Hauptversammlung

Phoenix Solar: "Tränen trocknen und durchstarten"

München - Nur mit einem radikalen Sparkurs hat das angeschlagene Solarunternehmen Phoenix Solar sein Überleben gesichert. Trotz vereinzelter Kritik am Vorstand – die Aktionäre tragen den Sanierungsplan mit.

Mit einem Bild verdeutlicht Phoenix-Solar-Chef Bernd Köhler den Überlebenskampf des Solarunternehmens mit Sitz in Sulzemoos bei Dachau: Seit zwei Jahren kämpfe sich das Segelboot Phoenix Solar durch raue See. Um nicht unterzugehen, hätte das Management mitten im Sturm Lecks reparieren und das Schiff um mehr als die Hälfte verkleinern müssen, sagt Köhler bei der Hauptversammlung in Fürstenfeldbruck. „Einiges ist notdürftig geflickt, aber wir hoffen, dass es hält.“

Das hoffen auch die Aktionäre. Seit Herbst 2011 reißen die Negativ-Meldungen nicht ab. Erst musste das Unternehmen einen Rekordverlust von knapp 85 Millionen Euro verkünden, dann folgte ein radikaler Stellenabbau. Mehr als die Hälfte der Mitarbeiter wurde entlassen. Die Sparmaßnahmen reichten aber nicht aus. Im Frühjahr 2013 verkündete die Solarfirma, das verlustreiche Deutschland-Geschäft aufzugeben. Weitere 100 Angestellte verloren ihren Job. Von den einst gut 400 Mitarbeitern sind in Deutschland gerade mal knapp 40 übriggeblieben. „Einen solchen massiven Stellenabbau in zwei Jahren habe ich noch nicht erlebt“, sagt Köhler, der als Sanierer 2011 zu Phoenix Solar wechselte. „Hurra, wir leben noch!“ Für Roland Klose von der Deutschen Schutzvereinigung für Wertpapierbesitz (DSW) ist das die gute Nachricht. Durch die schmerzhaften Einschnitte habe Phoenix Solar im Gegensatz zu vielen Konkurrenten gerade noch rechtzeitig das Steuer herumgerissen.

Skeptisch sieht Klose allerdings den Rückzug aus Deutschland. „Warum wollen Sie dieses Geschäft, das Sie bestens kennen, der Konkurrenz überlassen?“ Nicht alle Aktionäre beurteilen das Management so positiv. „Sie haben unser Kapital verbrannt“, wettert ein Aktionär. Ein anderer kritisiert, der Vorstand habe nicht rechtzeitig auf den Einbruch in der Solarbranche reagiert. Mit dem Absturz der Aktie haben sie viel Geld verloren. Gestern Nachmittag lag das Papier bei 1,37 Euro. Vor zwei Jahren stand die Aktie noch bei rund 20 Euro. „Der Ausstieg aus dem Deutschland-Geschäft ist uns natürlich nicht leichtgefallen“, betont Köhler. Mehrere Szenarien habe der Vorstand durchgerechnet: „Aber es gab keine Alternative.“ Die Marge in Deutschland sei zu gering, argumentiert Köhler. Hinzu komme die hohe Verunsicherung durch ständige Einschnitte bei der EEG-Umlage. Künftig konzentriert sich Phoenix Solar auf die Wachstumsmärkte in den USA und Asien.

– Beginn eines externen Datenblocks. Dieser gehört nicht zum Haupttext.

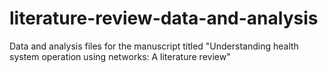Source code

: # literature-review-data-and-analysis
Data and analysis files for the manuscript titled "Understanding health system operation using networks: A literature review"
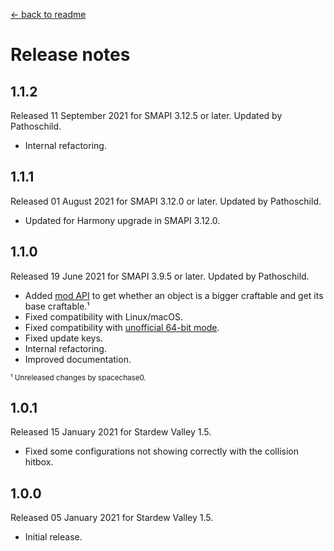 ﻿﻿[← back to readme](README.md)

# Release notes
## 1.1.2
Released 11 September 2021 for SMAPI 3.12.5 or later. Updated by Pathoschild.

* Internal refactoring.

## 1.1.1
Released 01 August 2021 for SMAPI 3.12.0 or later. Updated by Pathoschild.

* Updated for Harmony upgrade in SMAPI 3.12.0.

## 1.1.0
Released 19 June 2021 for SMAPI 3.9.5 or later. Updated by Pathoschild.

* Added [mod API](https://stardewvalleywiki.com/Modding:Modder_Guide/APIs/Integrations#Mod-provided_APIs) to get whether an object is a bigger craftable and get its base craftable.¹
* Fixed compatibility with Linux/macOS.
* Fixed compatibility with [unofficial 64-bit mode](https://stardewvalleywiki.com/Modding:Migrate_to_64-bit_on_Windows).
* Fixed update keys.
* Internal refactoring.
* Improved documentation.

<sup>¹ Unreleased changes by spacechase0.</sup>

## 1.0.1
Released 15 January 2021 for Stardew Valley 1.5.

* Fixed some configurations not showing correctly with the collision hitbox.

## 1.0.0
Released 05 January 2021 for Stardew Valley 1.5.

* Initial release.
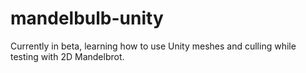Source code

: # mandelbulb-unity

Currently in beta, learning how to use Unity meshes and culling while testing with 2D Mandelbrot.
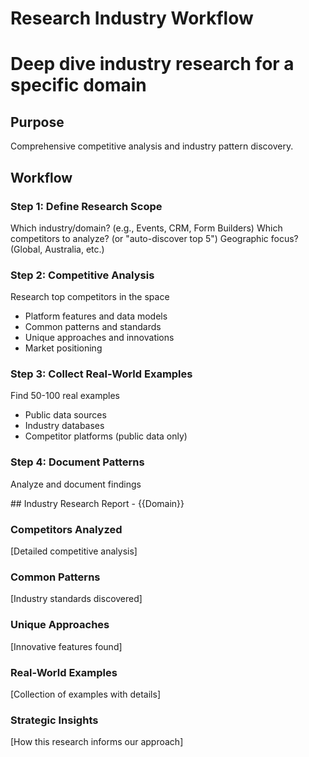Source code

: # Research Industry Workflow
# Deep dive industry research for a specific domain

## Purpose
Comprehensive competitive analysis and industry pattern discovery.

## Workflow

### Step 1: Define Research Scope
<ask>Which industry/domain? (e.g., Events, CRM, Form Builders)</ask>
<ask>Which competitors to analyze? (or "auto-discover top 5")</ask>
<ask>Geographic focus? (Global, Australia, etc.)</ask>

### Step 2: Competitive Analysis
<action>Research top competitors in the space</action>
- Platform features and data models
- Common patterns and standards
- Unique approaches and innovations
- Market positioning

### Step 3: Collect Real-World Examples
<action>Find 50-100 real examples</action>
- Public data sources
- Industry databases
- Competitor platforms (public data only)

### Step 4: Document Patterns
<action>Analyze and document findings</action>

<template-output>
## Industry Research Report - {{Domain}}

### Competitors Analyzed
[Detailed competitive analysis]

### Common Patterns
[Industry standards discovered]

### Unique Approaches
[Innovative features found]

### Real-World Examples
[Collection of examples with details]

### Strategic Insights
[How this research informs our approach]
</template-output>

Auch in Italien, Spanien und Griechenland will das Photovoltaik-Unternehmen weiter wachsen. Nur das Wartungsgeschäft soll in Deutschland fortgeführt werden. Die Zahlen aus dem ersten Quartal zeigen erste Erfolge. Mit einem Verlust (Ebit) von 4,2 Millionen Euro schrieb Phoenix Solar zwar erneut rote Zahlen. Ohne die Kosten für Abfindungen und Umstrukturierung hätte das Minus jedoch nur bei knapp einer Million Euro gelegen, so Köhler. Für das Gesamtjahr rechnet er mit einem Ebit zwischen minus sieben und minus zwei Millionen Euro. Auch wenn die Prognose noch kein Grund zur Freude ist, gibt sich DSW-Vertreter Klose optimistisch. „Jetzt bleibt nur: Tränen trocknen und durchstarten."